The Ruination of Lebanon

In the shadow of the widening US-Israeli war with Iran, the ruination of Lebanon, the latest and most devastating blow on an already fractured country.

Israel resumed large-scale military operations in Lebanon on 2 March 2026. Its stated target is Hezbollah. Its trigger: rockets fired into Israel by Hezbollah following the killing one week earlier of Iran’s  Supreme Leader, Ayatollah Ali Khamenei, declared as Hezbollah’s red line. Israel’s goal, already revised, began as the eradication of any possible threat to it for the foreseeable future, from Hezbollah and its sympathizers. Its impact is the obliteration of everything that makes life possible at least south of the Litani River, the deepening of the country’s political crisis, a humanitarian crisis of unprecedented proportions, and a possible death rattle for the state.

in the last month, Israel has killed more than 1,300 people including, according to UNICEF. 10 children a day. Perhaps worse than the toll itself is the logic behind the assault, which appears intended to prohibit any chance of peace – except a Carthaginian peace at Israel’s diktat.

The country of Lebanon is in the eye of three convergent storms. It’s the epicenter of World War X and an exemplar of its most terrifying logics taken to an extreme.

The first storm has been there for decades: a formalized, entrenched version of a political marketplace. Lebanon’s constitutional system distributes the rents of the state by confessional franchise. It’s a hard system to manage: it can only deliver peace if the distribution is both generous and seen to be fair. It became unmanageable as public revenue collapsed while monetized political competition intensified. The second storm is Lebanon’s entanglement in a regionalized proxy war in which Iran, Saudi Arabia and Syria, as well as Israel treat Lebanon’s sectarian formations as instruments of their own strategic competition. Third is Israel’s totalizing counterinsurgency – the Gaza doctrine.

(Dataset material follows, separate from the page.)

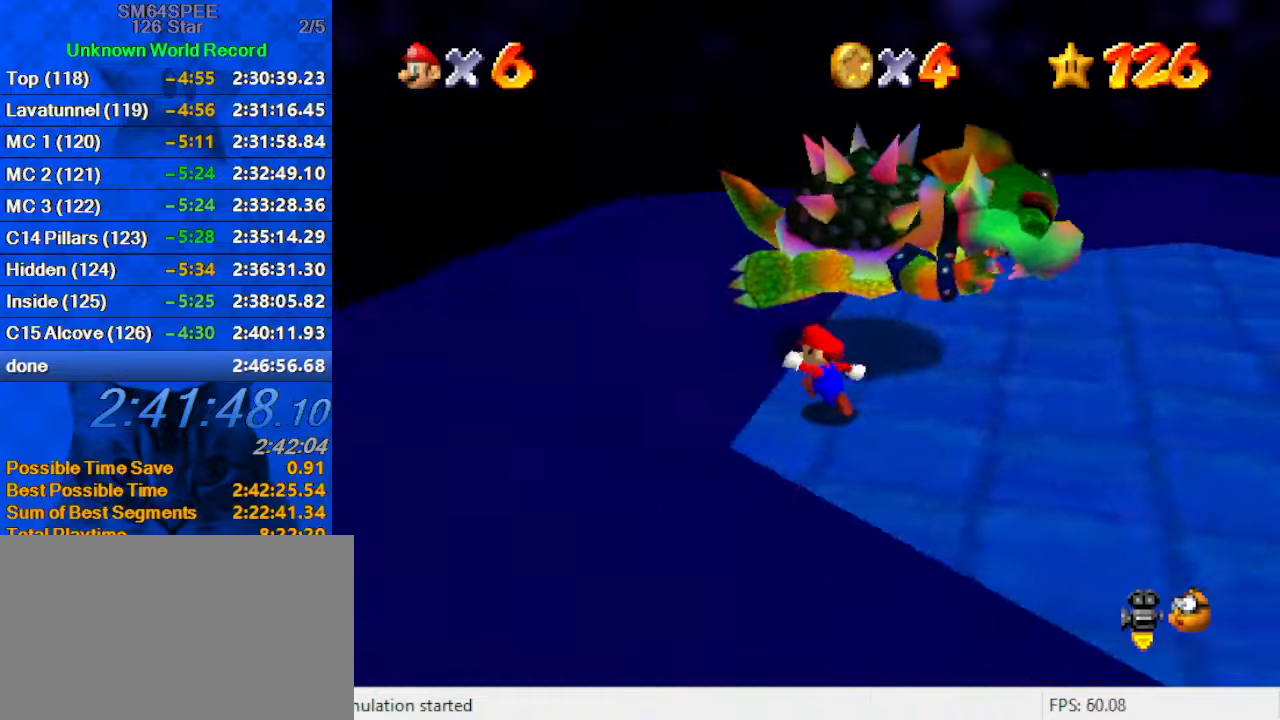
{"keys": [], "events": [[67, "a", "up"], [133, "a", "down"], [133, "up", "up"], [267, "a", "up"], [333, "up", "down"], [367, "a", "down"], [400, "up", "up"], [500, "a", "up"], [500, "left", "up"]]}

Lebanon’s confessional order — formalized in the 1943 National Pact, adjusted at Ta’if in 1989 — allocates state rents to the patronage networks of each community’s za’im, its political boss. Most political marketplaces are informal; in Lebanon it is in the constitution itself. The Lebanese state was never a public institution corrupted by private interests – it was from the outset a structure for factional interests to collude in running a public institution as their joint extraction mechanism. The warlords of the 1975–90 civil war graduated into cabinet ministers; checkpoint bandits became crony capitalists. The Assad regime in Syria then imposed itself as the apex patron — taxing the political brokers, selecting the winners, extracting a cut from every deal — until its forced withdrawal in 2005 removed the boss without replacing the system.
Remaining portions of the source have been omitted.